### Work instruction 1
From the post about claiming a Mormon identity, copy the stretch from "So I decided" through "present) with polygamy." word for word.
___ Study text
Last week I stumbled on a couple of Ask Me Anything threads that Lindsay Hansen Park did on Reddit last year and back in 2015. Lindsay is the executive director of Sunstone, a sometime poster at Feminist Mormon Housewives and the creator of the Year of Polygamy podcast. The AMA threads (here and here, in case you’re curious) were really fascinating. Reading what Lindsay had to say about expanding the definition of what it means to be Mormon and claiming a Mormon identity on her own terms really resonated with me, especially in light of the things I have been thinking and writing about for the past couple of weeks. Really compelling stuff that hit me in an unexpectedly close way.

So I decided to give the Year of Polygamy podcast a try. One of the facets about claiming a Mormon identity for me is taking ownership of all of what Mormonism means, including the ugly, dark and strange parts. For me, Mormonism isn’t just like a club I belonged to that I can walk out of and wash my hands of it. I was born into a Mormon family, was raised in the church, graduated seminary, served a mission, and married in the temple. Mormonism formed me in a deep way that I can’t just minimize or ignore. I decided that meant finding out more about Mormonism’s relationship (past and present) with polygamy.
______
### Work instruction 2
Put the lines of the rows from the one containing "right knee: (263, 534, 15)" through the one containing "right knee: (463, 570, -1)", both included, into a Markdown table with columns named n and Line, numbering each line under n and leaving out blank lines.
___ Provided material
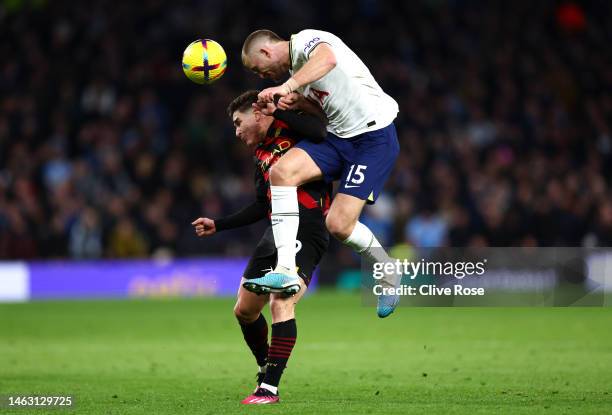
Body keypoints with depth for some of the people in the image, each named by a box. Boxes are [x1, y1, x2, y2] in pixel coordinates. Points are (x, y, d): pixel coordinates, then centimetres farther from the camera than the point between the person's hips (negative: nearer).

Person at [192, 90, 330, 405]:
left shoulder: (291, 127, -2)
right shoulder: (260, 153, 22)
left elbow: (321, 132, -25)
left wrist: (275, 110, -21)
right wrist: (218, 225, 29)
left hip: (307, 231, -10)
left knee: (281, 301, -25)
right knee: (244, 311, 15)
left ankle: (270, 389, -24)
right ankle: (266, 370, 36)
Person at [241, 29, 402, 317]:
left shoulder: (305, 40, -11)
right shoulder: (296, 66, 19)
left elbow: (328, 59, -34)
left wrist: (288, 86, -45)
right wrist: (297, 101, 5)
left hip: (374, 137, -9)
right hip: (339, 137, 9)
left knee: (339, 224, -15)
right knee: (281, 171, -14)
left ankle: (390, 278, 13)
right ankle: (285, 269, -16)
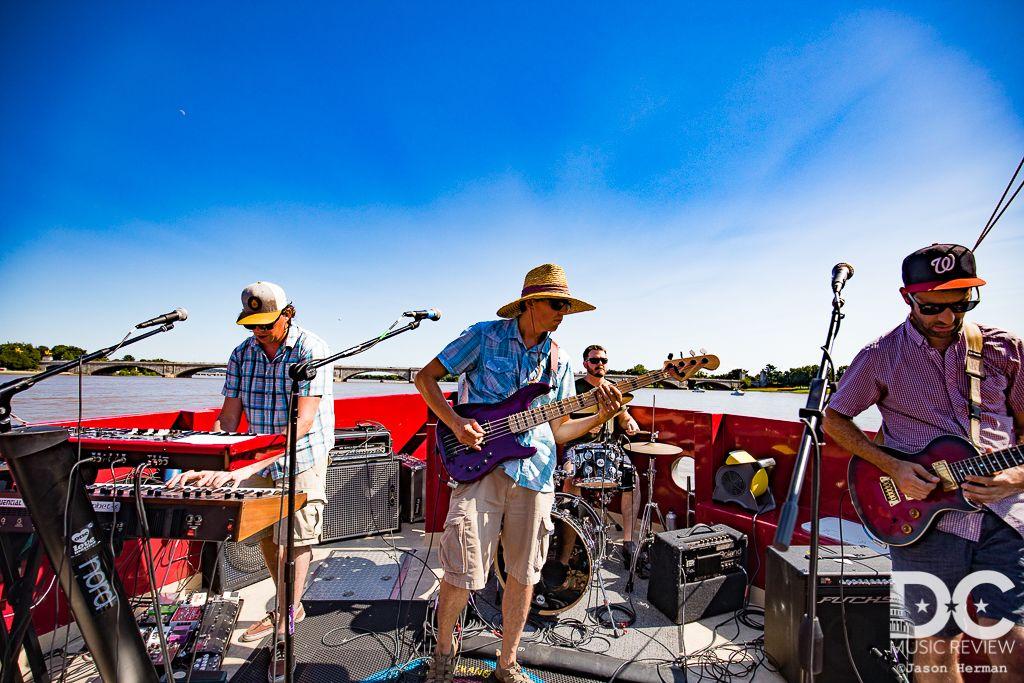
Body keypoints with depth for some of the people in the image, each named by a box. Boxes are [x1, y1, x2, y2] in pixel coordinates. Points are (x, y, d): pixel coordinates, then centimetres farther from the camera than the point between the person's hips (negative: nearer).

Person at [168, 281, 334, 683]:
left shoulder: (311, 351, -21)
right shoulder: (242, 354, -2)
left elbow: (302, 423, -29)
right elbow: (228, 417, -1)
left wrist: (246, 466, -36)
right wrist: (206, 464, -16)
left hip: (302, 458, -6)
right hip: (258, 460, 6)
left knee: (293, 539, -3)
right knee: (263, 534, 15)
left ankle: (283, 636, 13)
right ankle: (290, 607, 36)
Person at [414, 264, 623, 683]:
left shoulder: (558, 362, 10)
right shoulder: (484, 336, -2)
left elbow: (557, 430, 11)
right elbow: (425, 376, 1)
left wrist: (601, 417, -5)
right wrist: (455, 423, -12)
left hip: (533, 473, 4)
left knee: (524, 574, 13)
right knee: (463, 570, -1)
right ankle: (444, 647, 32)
______
___ Provided material
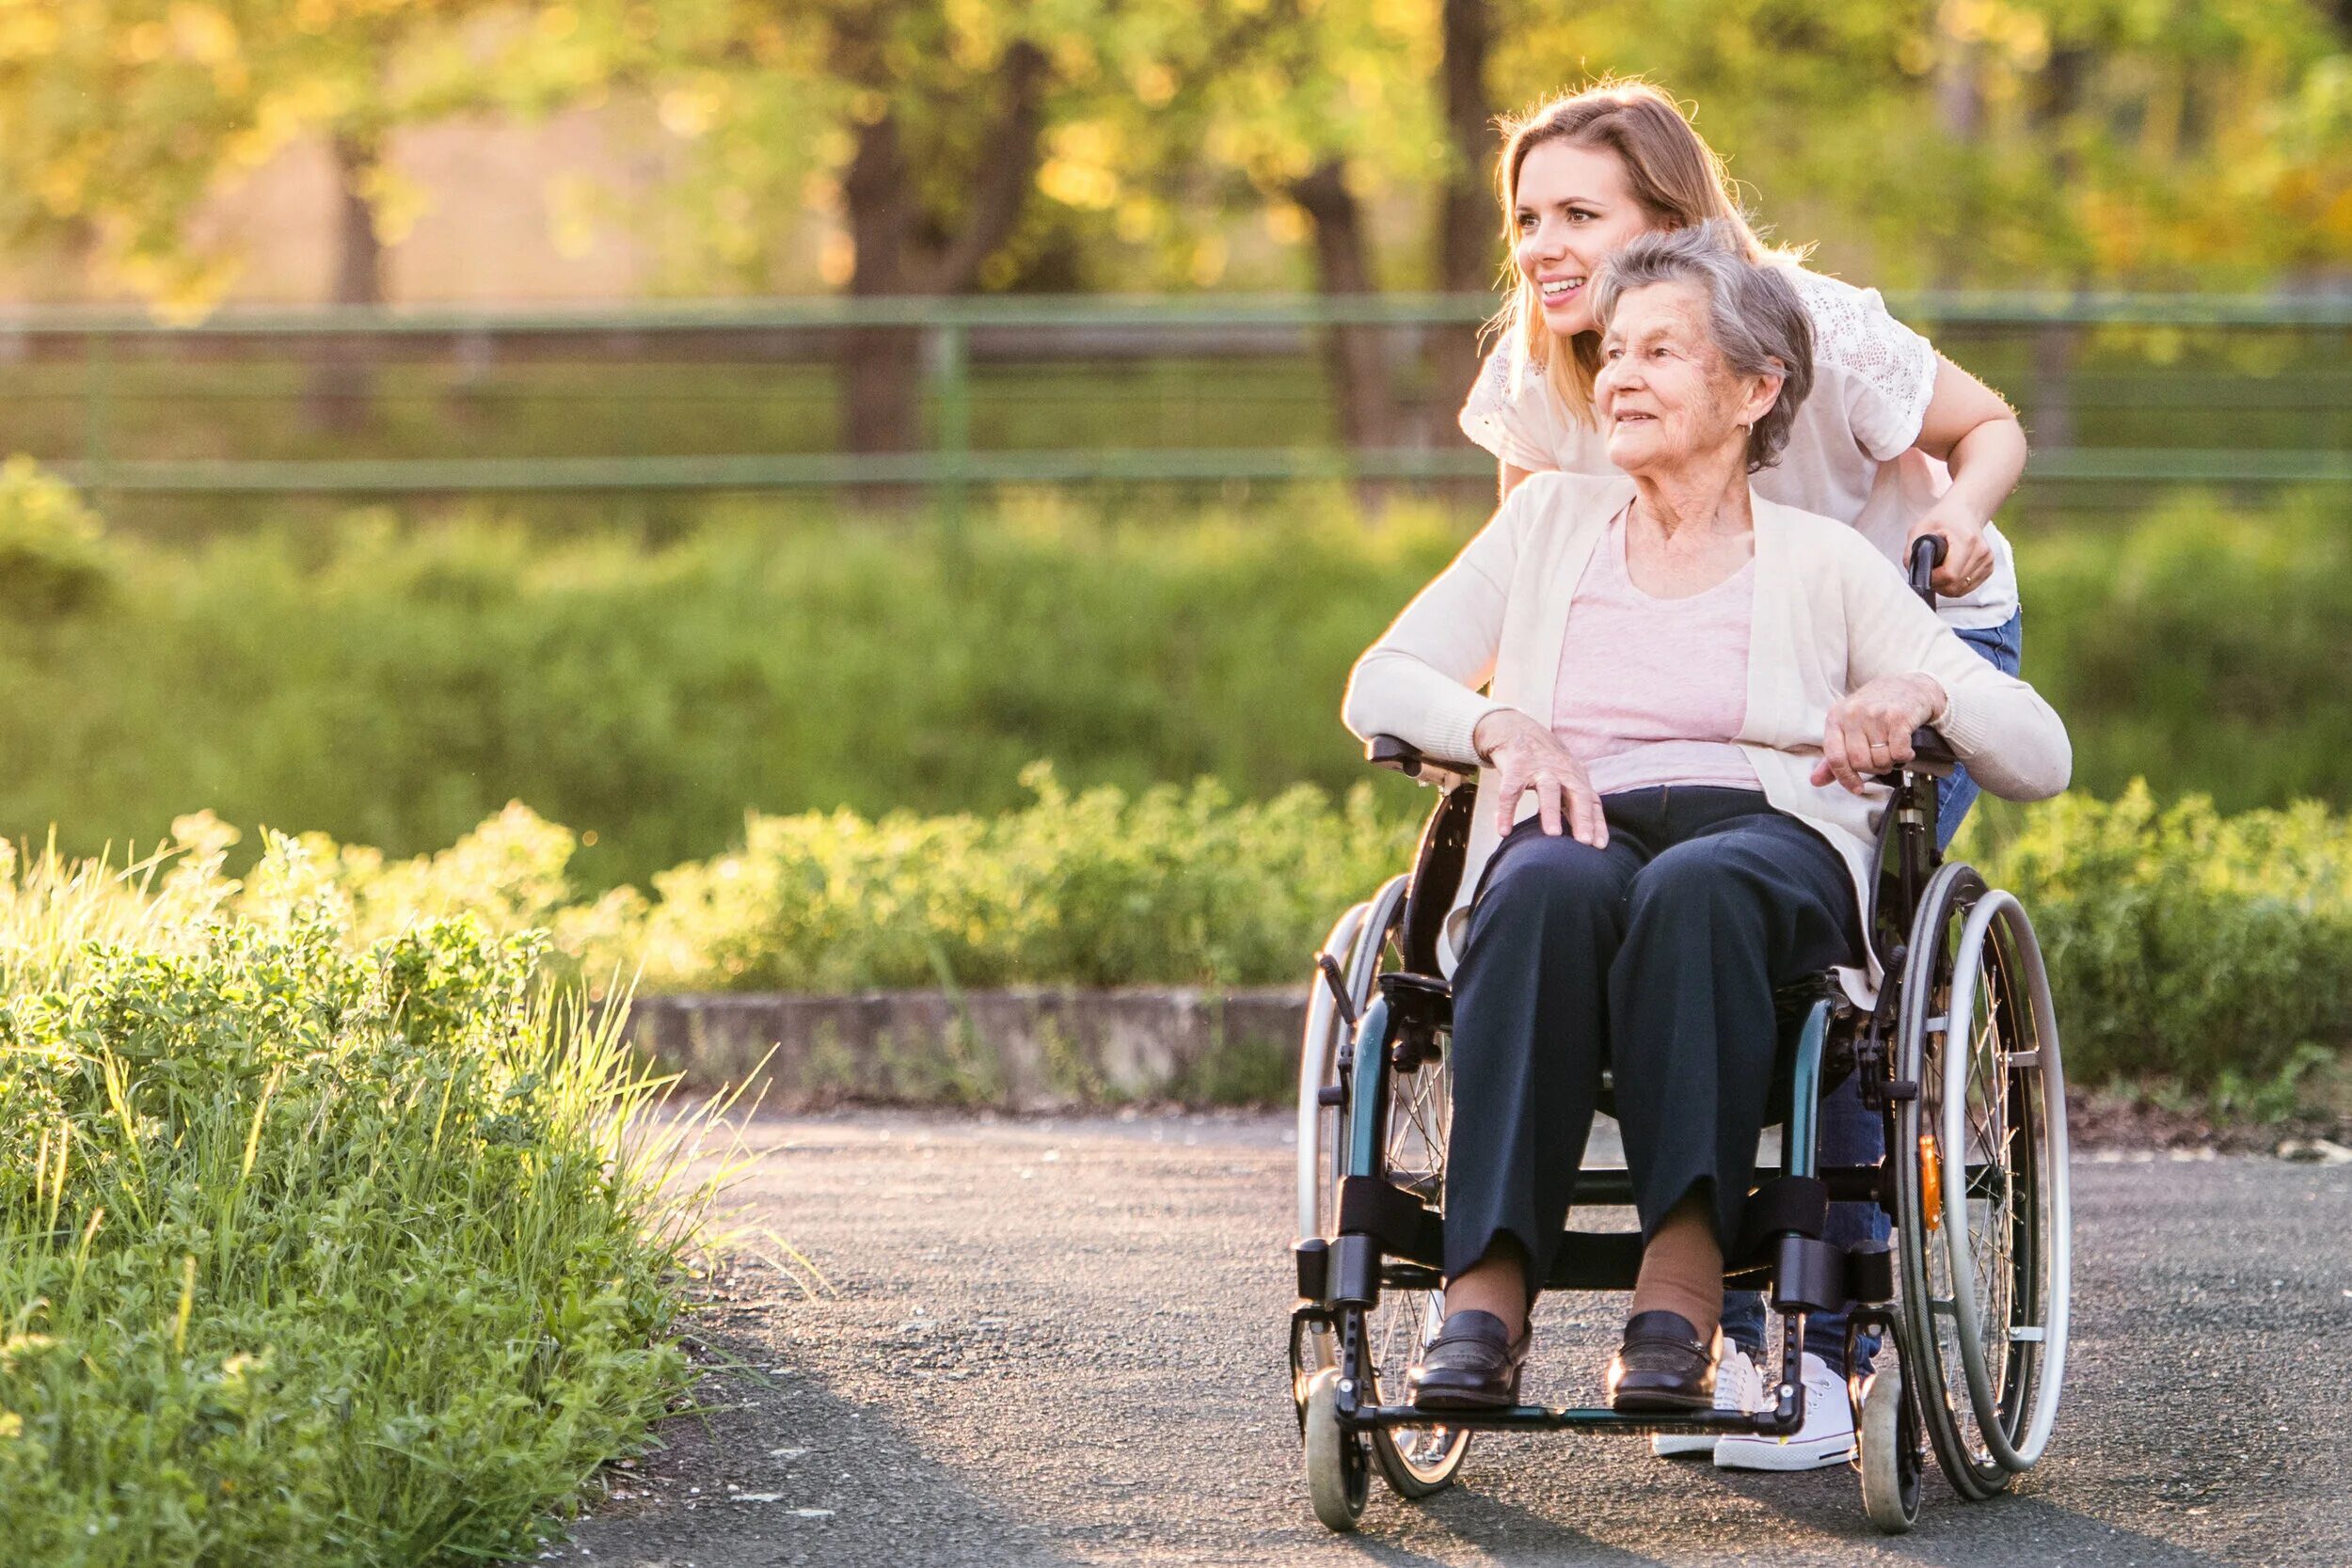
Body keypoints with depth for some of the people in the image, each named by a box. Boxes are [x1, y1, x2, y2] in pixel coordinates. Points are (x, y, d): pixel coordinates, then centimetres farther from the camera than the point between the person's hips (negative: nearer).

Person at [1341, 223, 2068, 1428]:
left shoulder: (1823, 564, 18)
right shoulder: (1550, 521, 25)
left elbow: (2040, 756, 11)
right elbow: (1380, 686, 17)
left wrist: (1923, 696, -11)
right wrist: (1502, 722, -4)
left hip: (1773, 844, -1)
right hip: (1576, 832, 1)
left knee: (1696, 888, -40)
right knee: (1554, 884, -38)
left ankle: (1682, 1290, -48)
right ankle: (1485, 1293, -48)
______
### Written reply 1
So I decided to give the Year of Polygamy podcast a try. One of the facets about claiming a Mormon identity for me is taking ownership of all of what Mormonism means, including the ugly, dark and strange parts. For me, Mormonism isn’t just like a club I belonged to that I can walk out of and wash my hands of it. I was born into a Mormon family, was raised in the church, graduated seminary, served a mission, and married in the temple. Mormonism formed me in a deep way that I can’t just minimize or ignore. I decided that meant finding out more about Mormonism’s relationship (past and present) with polygamy.

### Written reply 2
| n | Line |
|---|---|
| 1 | right knee: (263, 534, 15) |
| 2 | left ankle: (283, 636, 13) |
| 3 | right ankle: (290, 607, 36) |
| 4 | Person at [414, 264, 623, 683]: |
| 5 | left shoulder: (558, 362, 10) |
| 6 | right shoulder: (484, 336, -2) |
| 7 | left elbow: (557, 430, 11) |
| 8 | right elbow: (425, 376, 1) |
| 9 | left wrist: (601, 417, -5) |
| 10 | right wrist: (455, 423, -12) |
| 11 | left hip: (533, 473, 4) |
| 12 | left knee: (524, 574, 13) |
| 13 | right knee: (463, 570, -1) |